Su padre y la política

Entre sus familiares y allegados fue siempre motivo de comentarios y preocupaciones, pero en privado y discretamente, la gran discrepancia ideológica que existió entre Gabito y Eligio Gabriel, su padre. Tuvieron muchos conflictos y separaciones por esos motivos. Como bien se sabe, Gabito era de ideas que hoy llamaríamos izquierdistas, amigo personal de Fidel Castro y defensor de la Revolución cubana. Su padre, en cambio, era un conservador ardiente que hizo proselitismo y fue funcionario del Estado en varias regiones de Colombia.

En la misma carta que venimos comentando, le dice a Chin: “Con mi adversario político y padre mío, además, recibí una carta tuya, la tercera, si no estoy mal”. En otra de las cartas reconoce que desde hace seis meses no se dirige la palabra con su padre. “Por razones políticas me trata como si yo fuera su enemigo y me insulta con frecuencia”.

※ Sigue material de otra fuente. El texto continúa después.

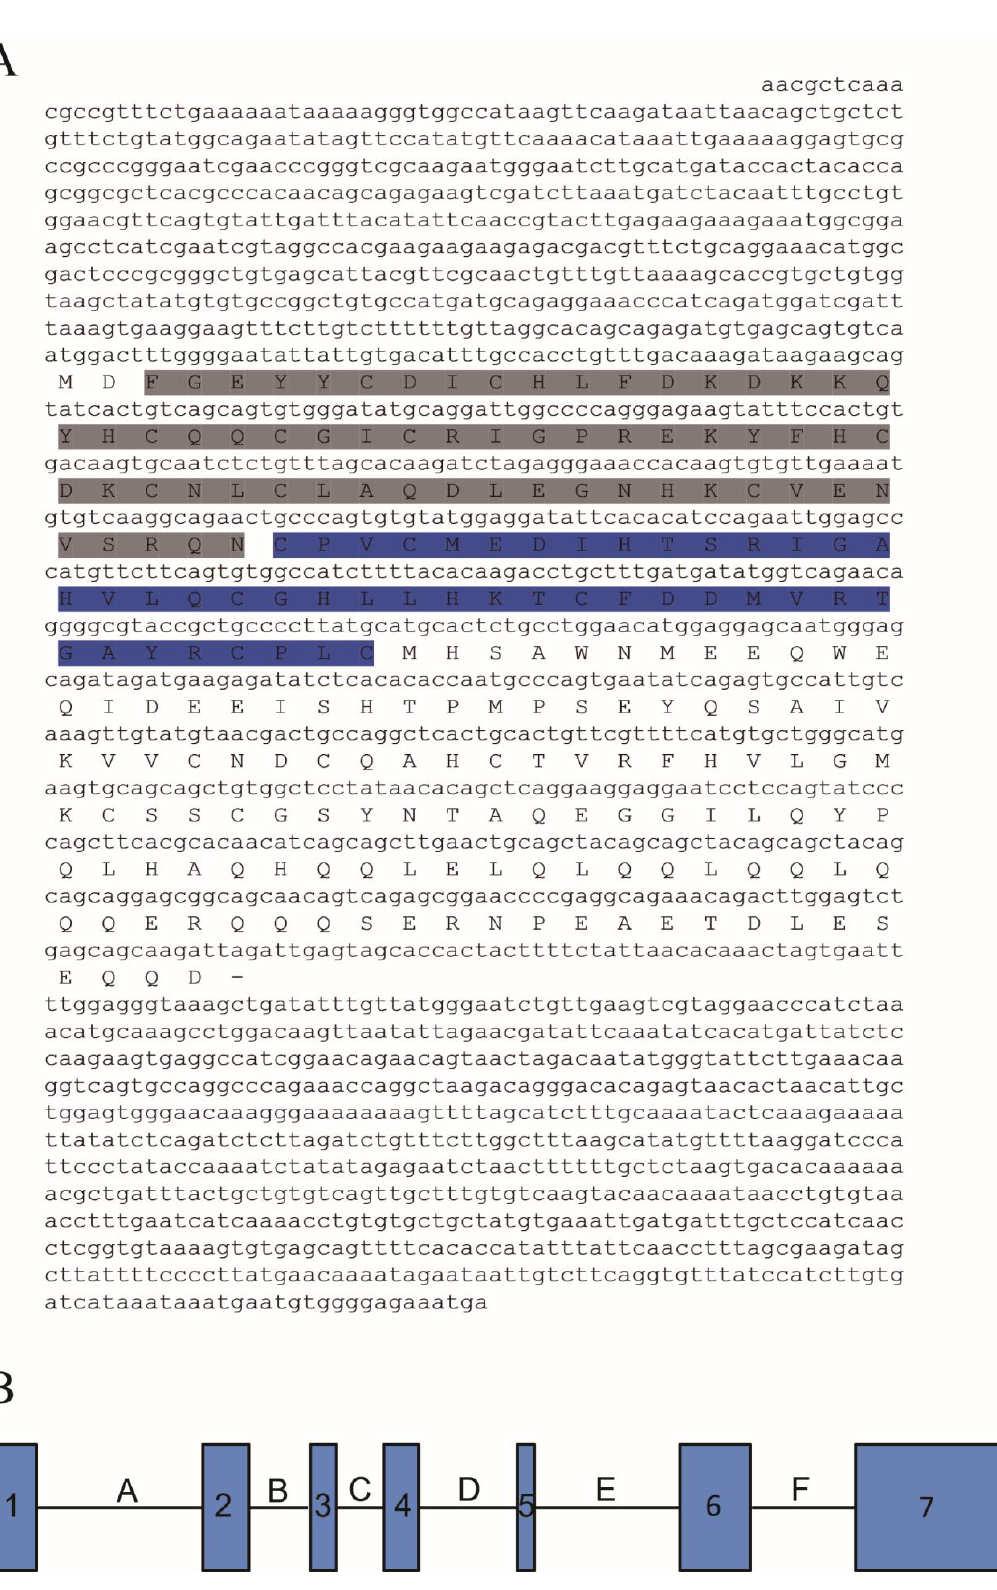
Figure 1. ( A ) The full-length cDNA and deduced amino acid sequence of Cs-rchy1 . Amino acids in grey indicated the zinc finger CTCHY-type profile and amino acids in blue indicated the zinc finger RING-type profile. ( B ) the schematic representation of Cs-rchy1 genomic structure. The exons were shown by 1–7 and only covered the CDS region (The length of exon 1 – 7: 86, 80, 45, 61, 29, 122, 252 bp). The introns were shown by uppercase A – F (The length of introns A – F: 291, 105, 81, 168, 254, 180 bp).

Y en la correspondencia venidera vuelve de modo constante a los temas del amor, los quebrantos románticos, los versos que no quiere escribir y los cuentos que sí está escribiendo.

Cuentos a $ 70

Algunos fragmentos de las cartas a Chin han sido borrados por el tiempo, hay palabras a medias y párrafos incompletos. Son cartas largas, minuciosas, ninguna tiene menos de dos páginas, y eso que la letra es chiquitica. No como los mensajes telegráficos y en abreviatura que hoy se escriben por el correo electrónico.

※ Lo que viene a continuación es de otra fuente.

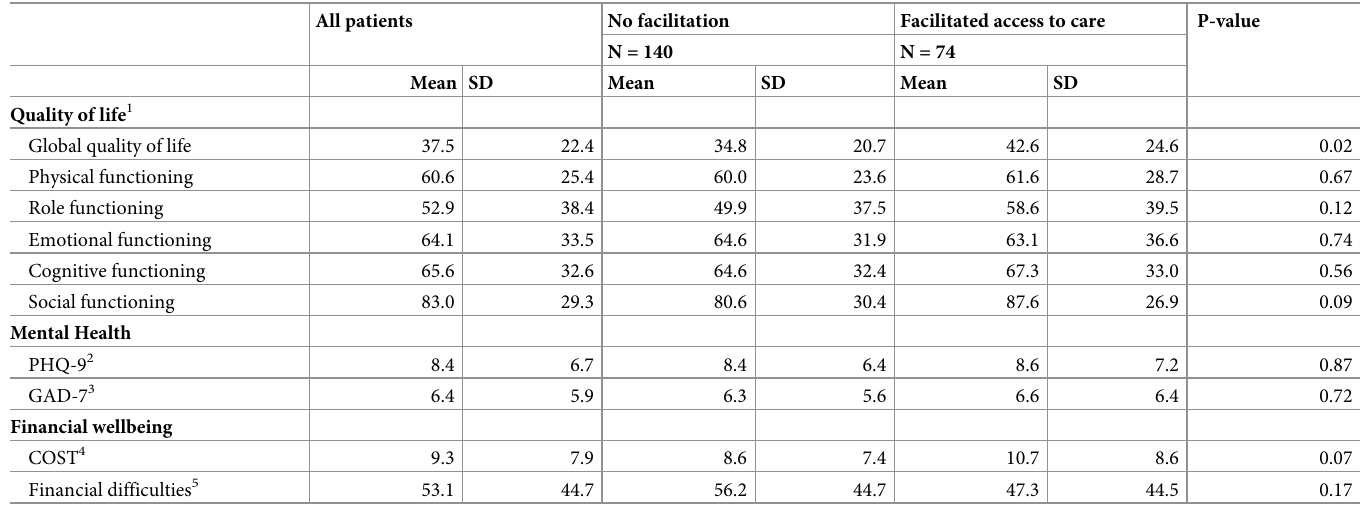
SD: standard deviation from the mean scores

Entre las que me mandaron, hay una carta de 1953: “Te digo con franqueza que no estoy escribiendo versos. Más aún, te agradecería que destruyeras todos los existentes”. Y, a renglón seguido, le agrega que, “si en realidad te interesa lo que estoy haciendo, te informo, por si no lo sabes, que todos los días escribo los editoriales de El Heraldo y una sección que se llama La Jirafa”.

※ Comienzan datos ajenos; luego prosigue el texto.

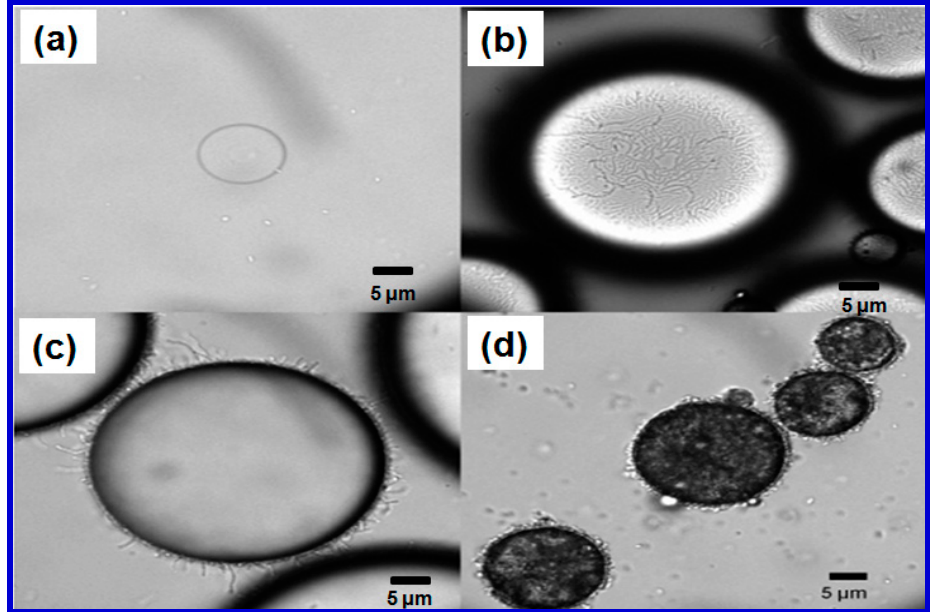
Figure 4. ( a ) Poor accessibility and emulsifying capability of E. coli (the circle) towards oil droplets. Good affinity and emulsifying capability of acinetobacter baylyi ADPWH-alk (the circles) towards the surface of ( b , c ) the mineral oil droplets; and ( d ) the curde oil droplets. Reprinted with permission from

Pero también estaba dedicado ya a las tareas literarias: “He publicado una serie de cuentos en el suplemento dominical de El Espectador, que constituye mi mejor entrada, pues me pagan, por cada uno, una suma que en literatura colombiana debe considerarse fabulosa: setenta pesos”.

Y le queda un párrafo para hablar también de sus actividades personales: “Por lo demás, la misma vida de siempre. Un poco de bohemia, un poco de escapadas a las afueras de la ciudad, un poco de lectura de autores norteamericanos, que son los únicos que me interesan después de que me decepcioné de los piedracielistas”.

Epílogo

Y, para terminar este recorrido por las cartas de aquel muchacho periodista, hay otra, también de 1953, en la que hace a su amigo Chin confidente de estas revelaciones: “Tengo a punto de ser terminadas dos novelas: La casa y Nadie vendrá a tu entierro. Es posible que ellas aparezcan antes del mes de junio. Te reservo tres ejemplares”.

Asómbrense: La casa, que luego se llamaría La casa de los Buendía, es el origen de Cien años de soledad, su obra maestra, que solo se publicaría catorce años después, en 1967, para deleite, admiración y júbilo del mundo entero.

Por último, quiero dedicar estos renglones finales a darle públicamente mi agradecimiento eterno y gigantesco al señor César Amador, un escritor nacido en Corozal, que hoy queda en territorio de Sucre, y que vive en Cali hace muchos años. No lo conozco en persona, pero fue él quien tuvo la generosidad inmensa de mandarme las cartas a través de la señora Vivian.

Por allá en Cali fue donde Amador conoció a un médico llamado Néstor Padilla García, hermano de Chin, y a través de él obtuvo las cartas que ahora están en mis manos.